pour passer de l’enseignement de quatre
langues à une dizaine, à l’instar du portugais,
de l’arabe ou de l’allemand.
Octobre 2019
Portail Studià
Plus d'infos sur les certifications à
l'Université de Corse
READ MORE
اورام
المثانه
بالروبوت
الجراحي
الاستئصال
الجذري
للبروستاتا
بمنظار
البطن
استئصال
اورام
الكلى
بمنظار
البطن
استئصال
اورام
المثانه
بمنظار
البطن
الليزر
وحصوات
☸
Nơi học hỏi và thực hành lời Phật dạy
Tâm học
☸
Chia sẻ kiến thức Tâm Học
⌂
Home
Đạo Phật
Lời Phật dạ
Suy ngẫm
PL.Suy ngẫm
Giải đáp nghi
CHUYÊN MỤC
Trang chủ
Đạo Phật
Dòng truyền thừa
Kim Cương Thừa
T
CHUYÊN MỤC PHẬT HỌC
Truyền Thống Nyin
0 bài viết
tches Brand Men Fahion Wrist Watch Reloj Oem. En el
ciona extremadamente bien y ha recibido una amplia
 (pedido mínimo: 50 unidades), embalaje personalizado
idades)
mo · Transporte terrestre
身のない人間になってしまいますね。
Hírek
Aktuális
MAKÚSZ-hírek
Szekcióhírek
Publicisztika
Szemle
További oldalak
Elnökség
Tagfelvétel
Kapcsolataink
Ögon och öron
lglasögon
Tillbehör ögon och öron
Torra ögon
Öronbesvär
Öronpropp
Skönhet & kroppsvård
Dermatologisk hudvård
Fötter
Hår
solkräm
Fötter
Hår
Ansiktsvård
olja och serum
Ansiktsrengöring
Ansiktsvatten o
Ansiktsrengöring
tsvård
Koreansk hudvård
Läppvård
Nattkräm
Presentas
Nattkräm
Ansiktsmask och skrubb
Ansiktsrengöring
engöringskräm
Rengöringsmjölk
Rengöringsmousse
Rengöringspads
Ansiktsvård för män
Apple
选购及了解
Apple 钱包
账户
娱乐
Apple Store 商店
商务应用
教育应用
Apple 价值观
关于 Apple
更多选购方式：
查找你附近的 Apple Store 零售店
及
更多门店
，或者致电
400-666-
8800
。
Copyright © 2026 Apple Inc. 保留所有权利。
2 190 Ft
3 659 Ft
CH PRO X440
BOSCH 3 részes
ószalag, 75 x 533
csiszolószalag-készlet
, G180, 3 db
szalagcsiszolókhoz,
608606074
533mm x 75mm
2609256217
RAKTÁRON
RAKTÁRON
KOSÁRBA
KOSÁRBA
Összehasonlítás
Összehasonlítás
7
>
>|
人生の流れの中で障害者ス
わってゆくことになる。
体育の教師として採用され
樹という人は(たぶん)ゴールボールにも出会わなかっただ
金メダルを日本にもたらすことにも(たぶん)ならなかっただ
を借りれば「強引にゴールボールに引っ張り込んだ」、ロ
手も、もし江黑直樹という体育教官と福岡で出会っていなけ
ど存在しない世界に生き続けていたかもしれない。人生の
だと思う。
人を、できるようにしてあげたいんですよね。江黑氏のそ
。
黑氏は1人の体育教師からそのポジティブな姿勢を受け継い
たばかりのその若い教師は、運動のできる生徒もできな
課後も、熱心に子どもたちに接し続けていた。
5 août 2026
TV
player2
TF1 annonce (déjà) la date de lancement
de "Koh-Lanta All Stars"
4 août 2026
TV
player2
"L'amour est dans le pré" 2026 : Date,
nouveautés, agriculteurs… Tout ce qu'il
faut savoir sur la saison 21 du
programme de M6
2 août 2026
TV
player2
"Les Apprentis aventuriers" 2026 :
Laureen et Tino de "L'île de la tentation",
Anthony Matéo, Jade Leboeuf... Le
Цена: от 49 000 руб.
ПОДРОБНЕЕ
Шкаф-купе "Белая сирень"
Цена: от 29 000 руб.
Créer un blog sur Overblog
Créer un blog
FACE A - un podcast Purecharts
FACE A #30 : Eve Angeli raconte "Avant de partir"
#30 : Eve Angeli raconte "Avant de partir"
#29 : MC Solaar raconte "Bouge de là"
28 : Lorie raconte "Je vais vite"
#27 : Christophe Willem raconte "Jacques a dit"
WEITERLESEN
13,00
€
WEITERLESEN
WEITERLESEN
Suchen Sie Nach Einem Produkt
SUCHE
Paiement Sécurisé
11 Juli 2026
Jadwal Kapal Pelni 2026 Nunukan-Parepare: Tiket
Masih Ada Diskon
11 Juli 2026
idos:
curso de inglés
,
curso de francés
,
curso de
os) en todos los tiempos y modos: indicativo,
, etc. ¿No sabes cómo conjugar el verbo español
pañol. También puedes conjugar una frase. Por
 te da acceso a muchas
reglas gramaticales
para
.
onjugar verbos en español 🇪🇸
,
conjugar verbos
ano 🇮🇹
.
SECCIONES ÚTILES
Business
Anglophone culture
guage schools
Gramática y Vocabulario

□ □ □

Activity
Reproduce every record above exactly as it is written.

Your solution
pour passer de l’enseignement de quatre
langues à une dizaine, à l’instar du portugais,
de l’arabe ou de l’allemand.
Octobre 2019
Portail Studià
Plus d'infos sur les certifications à
l'Université de Corse
READ MORE
اورام
المثانه
بالروبوت
الجراحي
الاستئصال
الجذري
للبروستاتا
بمنظار
البطن
استئصال
اورام
الكلى
بمنظار
البطن
استئصال
اورام
المثانه
بمنظار
البطن
الليزر
وحصوات
☸
Nơi học hỏi và thực hành lời Phật dạy
Tâm học
☸
Chia sẻ kiến thức Tâm Học
⌂
Home
Đạo Phật
Lời Phật dạ
Suy ngẫm
PL.Suy ngẫm
Giải đáp nghi
CHUYÊN MỤC
Trang chủ
Đạo Phật
Dòng truyền thừa
Kim Cương Thừa
T
CHUYÊN MỤC PHẬT HỌC
Truyền Thống Nyin
0 bài viết
tches Brand Men Fahion Wrist Watch Reloj Oem. En el
ciona extremadamente bien y ha recibido una amplia
 (pedido mínimo: 50 unidades), embalaje personalizado
idades)
mo · Transporte terrestre
身のない人間になってしまいますね。
Hírek
Aktuális
MAKÚSZ-hírek
Szekcióhírek
Publicisztika
Szemle
További oldalak
Elnökség
Tagfelvétel
Kapcsolataink
Ögon och öron
lglasögon
Tillbehör ögon och öron
Torra ögon
Öronbesvär
Öronpropp
Skönhet & kroppsvård
Dermatologisk hudvård
Fötter
Hår
solkräm
Fötter
Hår
Ansiktsvård
olja och serum
Ansiktsrengöring
Ansiktsvatten o
Ansiktsrengöring
tsvård
Koreansk hudvård
Läppvård
Nattkräm
Presentas
Nattkräm
Ansiktsmask och skrubb
Ansiktsrengöring
engöringskräm
Rengöringsmjölk
Rengöringsmousse
Rengöringspads
Ansiktsvård för män
Apple
选购及了解
Apple 钱包
账户
娱乐
Apple Store 商店
商务应用
教育应用
Apple 价值观
关于 Apple
更多选购方式：
查找你附近的 Apple Store 零售店
及
更多门店
，或者致电
400-666-
8800
。
Copyright © 2026 Apple Inc. 保留所有权利。
2 190 Ft
3 659 Ft
CH PRO X440
BOSCH 3 részes
ószalag, 75 x 533
csiszolószalag-készlet
, G180, 3 db
szalagcsiszolókhoz,
608606074
533mm x 75mm
2609256217
RAKTÁRON
RAKTÁRON
KOSÁRBA
KOSÁRBA
Összehasonlítás
Összehasonlítás
7
>
>|
人生の流れの中で障害者ス
わってゆくことになる。
体育の教師として採用され
樹という人は(たぶん)ゴールボールにも出会わなかっただ
金メダルを日本にもたらすことにも(たぶん)ならなかっただ
を借りれば「強引にゴールボールに引っ張り込んだ」、ロ
手も、もし江黑直樹という体育教官と福岡で出会っていなけ
ど存在しない世界に生き続けていたかもしれない。人生の
だと思う。
人を、できるようにしてあげたいんですよね。江黑氏のそ
。
黑氏は1人の体育教師からそのポジティブな姿勢を受け継い
たばかりのその若い教師は、運動のできる生徒もできな
課後も、熱心に子どもたちに接し続けていた。
5 août 2026
TV
player2
TF1 annonce (déjà) la date de lancement
de "Koh-Lanta All Stars"
4 août 2026
TV
player2
"L'amour est dans le pré" 2026 : Date,
nouveautés, agriculteurs… Tout ce qu'il
faut savoir sur la saison 21 du
programme de M6
2 août 2026
TV
player2
"Les Apprentis aventuriers" 2026 :
Laureen et Tino de "L'île de la tentation",
Anthony Matéo, Jade Leboeuf... Le
Цена: от 49 000 руб.
ПОДРОБНЕЕ
Шкаф-купе "Белая сирень"
Цена: от 29 000 руб.
Créer un blog sur Overblog
Créer un blog
FACE A - un podcast Purecharts
FACE A #30 : Eve Angeli raconte "Avant de partir"
#30 : Eve Angeli raconte "Avant de partir"
#29 : MC Solaar raconte "Bouge de là"
28 : Lorie raconte "Je vais vite"
#27 : Christophe Willem raconte "Jacques a dit"
WEITERLESEN
13,00
€
WEITERLESEN
WEITERLESEN
Suchen Sie Nach Einem Produkt
SUCHE
Paiement Sécurisé
11 Juli 2026
Jadwal Kapal Pelni 2026 Nunukan-Parepare: Tiket
Masih Ada Diskon
11 Juli 2026
idos:
curso de inglés
,
curso de francés
,
curso de
os) en todos los tiempos y modos: indicativo,
, etc. ¿No sabes cómo conjugar el verbo español
pañol. También puedes conjugar una frase. Por
 te da acceso a muchas
reglas gramaticales
para
.
onjugar verbos en español 🇪🇸
,
conjugar verbos
ano 🇮🇹
.
SECCIONES ÚTILES
Business
Anglophone culture
guage schools
Gramática y Vocabulario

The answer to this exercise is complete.